(Entries shown):

·····

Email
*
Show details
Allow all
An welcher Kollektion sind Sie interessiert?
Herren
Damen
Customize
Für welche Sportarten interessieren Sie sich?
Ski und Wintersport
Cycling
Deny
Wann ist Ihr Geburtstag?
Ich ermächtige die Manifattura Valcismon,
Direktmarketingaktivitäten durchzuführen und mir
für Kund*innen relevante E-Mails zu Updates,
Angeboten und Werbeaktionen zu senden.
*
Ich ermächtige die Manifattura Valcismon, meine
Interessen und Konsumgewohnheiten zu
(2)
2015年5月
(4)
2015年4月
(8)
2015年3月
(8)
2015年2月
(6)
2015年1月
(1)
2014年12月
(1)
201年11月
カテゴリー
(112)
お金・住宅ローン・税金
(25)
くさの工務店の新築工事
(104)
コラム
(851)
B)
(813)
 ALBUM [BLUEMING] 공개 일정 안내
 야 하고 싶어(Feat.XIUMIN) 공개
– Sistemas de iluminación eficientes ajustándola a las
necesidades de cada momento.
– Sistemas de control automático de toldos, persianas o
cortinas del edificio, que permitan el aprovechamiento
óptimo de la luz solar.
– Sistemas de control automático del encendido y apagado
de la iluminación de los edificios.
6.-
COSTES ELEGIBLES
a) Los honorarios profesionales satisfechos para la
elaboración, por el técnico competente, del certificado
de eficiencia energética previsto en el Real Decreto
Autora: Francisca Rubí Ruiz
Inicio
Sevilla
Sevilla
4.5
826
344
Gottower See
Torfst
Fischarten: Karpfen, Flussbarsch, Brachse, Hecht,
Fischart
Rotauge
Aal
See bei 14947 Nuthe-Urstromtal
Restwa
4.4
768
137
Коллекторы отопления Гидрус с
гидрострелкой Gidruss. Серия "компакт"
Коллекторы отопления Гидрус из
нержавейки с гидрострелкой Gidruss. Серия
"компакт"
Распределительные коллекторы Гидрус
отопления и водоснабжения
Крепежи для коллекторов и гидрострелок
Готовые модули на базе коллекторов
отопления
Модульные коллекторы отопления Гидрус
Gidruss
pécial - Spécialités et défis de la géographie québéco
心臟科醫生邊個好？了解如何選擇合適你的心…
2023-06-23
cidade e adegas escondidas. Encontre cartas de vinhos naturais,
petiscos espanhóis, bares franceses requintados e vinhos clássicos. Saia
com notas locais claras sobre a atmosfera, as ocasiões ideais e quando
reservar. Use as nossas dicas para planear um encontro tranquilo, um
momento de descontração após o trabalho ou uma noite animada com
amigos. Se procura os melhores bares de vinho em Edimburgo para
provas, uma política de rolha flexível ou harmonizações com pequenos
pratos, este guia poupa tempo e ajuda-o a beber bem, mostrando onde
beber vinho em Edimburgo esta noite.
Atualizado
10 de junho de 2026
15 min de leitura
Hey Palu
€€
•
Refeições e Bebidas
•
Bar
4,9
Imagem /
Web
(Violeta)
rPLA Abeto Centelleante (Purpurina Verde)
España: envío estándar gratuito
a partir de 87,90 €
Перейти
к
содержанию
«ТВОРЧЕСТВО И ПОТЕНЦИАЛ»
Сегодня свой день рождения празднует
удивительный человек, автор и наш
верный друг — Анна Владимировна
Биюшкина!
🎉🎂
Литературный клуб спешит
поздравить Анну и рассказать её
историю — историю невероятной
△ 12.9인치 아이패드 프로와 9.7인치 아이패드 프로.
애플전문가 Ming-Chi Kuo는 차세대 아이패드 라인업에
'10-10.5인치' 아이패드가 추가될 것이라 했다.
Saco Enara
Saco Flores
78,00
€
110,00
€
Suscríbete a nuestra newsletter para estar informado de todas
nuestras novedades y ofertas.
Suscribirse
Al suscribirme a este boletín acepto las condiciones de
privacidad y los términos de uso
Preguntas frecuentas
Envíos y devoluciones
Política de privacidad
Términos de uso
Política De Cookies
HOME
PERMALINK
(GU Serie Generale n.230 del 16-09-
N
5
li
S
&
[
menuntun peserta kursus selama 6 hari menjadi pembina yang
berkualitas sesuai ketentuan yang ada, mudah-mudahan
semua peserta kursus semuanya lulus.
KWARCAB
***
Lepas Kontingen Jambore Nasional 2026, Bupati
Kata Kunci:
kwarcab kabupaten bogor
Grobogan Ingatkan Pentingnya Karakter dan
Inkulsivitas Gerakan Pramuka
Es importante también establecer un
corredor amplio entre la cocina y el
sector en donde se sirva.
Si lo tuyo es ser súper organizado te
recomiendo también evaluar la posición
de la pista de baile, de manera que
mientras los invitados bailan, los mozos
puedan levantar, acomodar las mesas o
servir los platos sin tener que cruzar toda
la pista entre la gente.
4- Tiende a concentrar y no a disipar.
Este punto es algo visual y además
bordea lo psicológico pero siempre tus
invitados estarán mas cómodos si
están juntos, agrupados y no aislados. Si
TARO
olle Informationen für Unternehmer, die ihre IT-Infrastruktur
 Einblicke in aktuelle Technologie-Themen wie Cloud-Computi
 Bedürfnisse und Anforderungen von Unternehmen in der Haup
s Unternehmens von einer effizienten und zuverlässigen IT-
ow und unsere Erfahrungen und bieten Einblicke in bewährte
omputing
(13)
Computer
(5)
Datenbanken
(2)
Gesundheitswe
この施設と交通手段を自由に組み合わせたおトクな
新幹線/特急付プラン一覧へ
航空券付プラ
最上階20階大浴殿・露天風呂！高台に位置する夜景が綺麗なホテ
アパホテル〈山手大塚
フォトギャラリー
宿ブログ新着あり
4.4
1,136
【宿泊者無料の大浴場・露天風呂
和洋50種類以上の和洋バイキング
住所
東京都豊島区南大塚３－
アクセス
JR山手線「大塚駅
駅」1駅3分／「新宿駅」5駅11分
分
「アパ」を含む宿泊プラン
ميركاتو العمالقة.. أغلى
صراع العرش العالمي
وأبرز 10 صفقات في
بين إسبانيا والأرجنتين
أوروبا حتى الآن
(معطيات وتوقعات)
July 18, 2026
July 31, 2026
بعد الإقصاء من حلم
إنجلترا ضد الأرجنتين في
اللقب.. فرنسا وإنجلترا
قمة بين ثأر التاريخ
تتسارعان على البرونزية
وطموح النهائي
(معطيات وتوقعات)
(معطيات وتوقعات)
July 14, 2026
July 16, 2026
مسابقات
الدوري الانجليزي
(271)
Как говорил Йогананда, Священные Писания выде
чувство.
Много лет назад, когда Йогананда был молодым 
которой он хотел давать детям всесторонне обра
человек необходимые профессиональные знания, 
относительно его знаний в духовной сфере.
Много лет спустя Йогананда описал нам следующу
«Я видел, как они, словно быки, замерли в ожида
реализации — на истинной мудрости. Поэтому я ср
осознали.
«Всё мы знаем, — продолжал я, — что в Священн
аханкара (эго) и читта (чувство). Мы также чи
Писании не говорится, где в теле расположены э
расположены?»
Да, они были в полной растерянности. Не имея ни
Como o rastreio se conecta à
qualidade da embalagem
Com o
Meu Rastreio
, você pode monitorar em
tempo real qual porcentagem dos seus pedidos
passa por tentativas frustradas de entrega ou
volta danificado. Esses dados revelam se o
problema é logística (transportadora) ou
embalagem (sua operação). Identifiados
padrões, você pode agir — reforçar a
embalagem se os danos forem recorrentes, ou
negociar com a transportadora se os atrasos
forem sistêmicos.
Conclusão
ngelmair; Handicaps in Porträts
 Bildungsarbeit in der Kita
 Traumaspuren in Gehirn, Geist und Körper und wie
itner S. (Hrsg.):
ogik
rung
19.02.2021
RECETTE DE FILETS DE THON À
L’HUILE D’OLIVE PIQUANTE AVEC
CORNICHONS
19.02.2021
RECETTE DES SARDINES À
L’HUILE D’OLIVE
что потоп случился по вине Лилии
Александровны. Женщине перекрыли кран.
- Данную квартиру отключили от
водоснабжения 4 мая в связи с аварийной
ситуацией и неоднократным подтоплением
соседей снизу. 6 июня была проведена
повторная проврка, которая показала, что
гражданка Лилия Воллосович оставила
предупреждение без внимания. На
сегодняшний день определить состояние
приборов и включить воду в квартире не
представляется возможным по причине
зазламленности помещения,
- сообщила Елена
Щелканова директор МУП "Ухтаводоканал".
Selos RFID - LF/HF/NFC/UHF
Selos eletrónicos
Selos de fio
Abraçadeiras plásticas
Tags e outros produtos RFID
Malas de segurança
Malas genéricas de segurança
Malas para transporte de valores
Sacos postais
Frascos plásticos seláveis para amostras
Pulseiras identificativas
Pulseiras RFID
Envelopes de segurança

·····

(Directive): Please copy out the records from the very first line up to and including the line containing "óptimo de la luz solar.", keeping every character unchanged.

(Response for this exercise):
Email
*
Show details
Allow all
An welcher Kollektion sind Sie interessiert?
Herren
Damen
Customize
Für welche Sportarten interessieren Sie sich?
Ski und Wintersport
Cycling
Deny
Wann ist Ihr Geburtstag?
Ich ermächtige die Manifattura Valcismon,
Direktmarketingaktivitäten durchzuführen und mir
für Kund*innen relevante E-Mails zu Updates,
Angeboten und Werbeaktionen zu senden.
*
Ich ermächtige die Manifattura Valcismon, meine
Interessen und Konsumgewohnheiten zu
(2)
2015年5月
(4)
2015年4月
(8)
2015年3月
(8)
2015年2月
(6)
2015年1月
(1)
2014年12月
(1)
201年11月
カテゴリー
(112)
お金・住宅ローン・税金
(25)
くさの工務店の新築工事
(104)
コラム
(851)
B)
(813)
 ALBUM [BLUEMING] 공개 일정 안내
 야 하고 싶어(Feat.XIUMIN) 공개
– Sistemas de iluminación eficientes ajustándola a las
necesidades de cada momento.
– Sistemas de control automático de toldos, persianas o
cortinas del edificio, que permitan el aprovechamiento
óptimo de la luz solar.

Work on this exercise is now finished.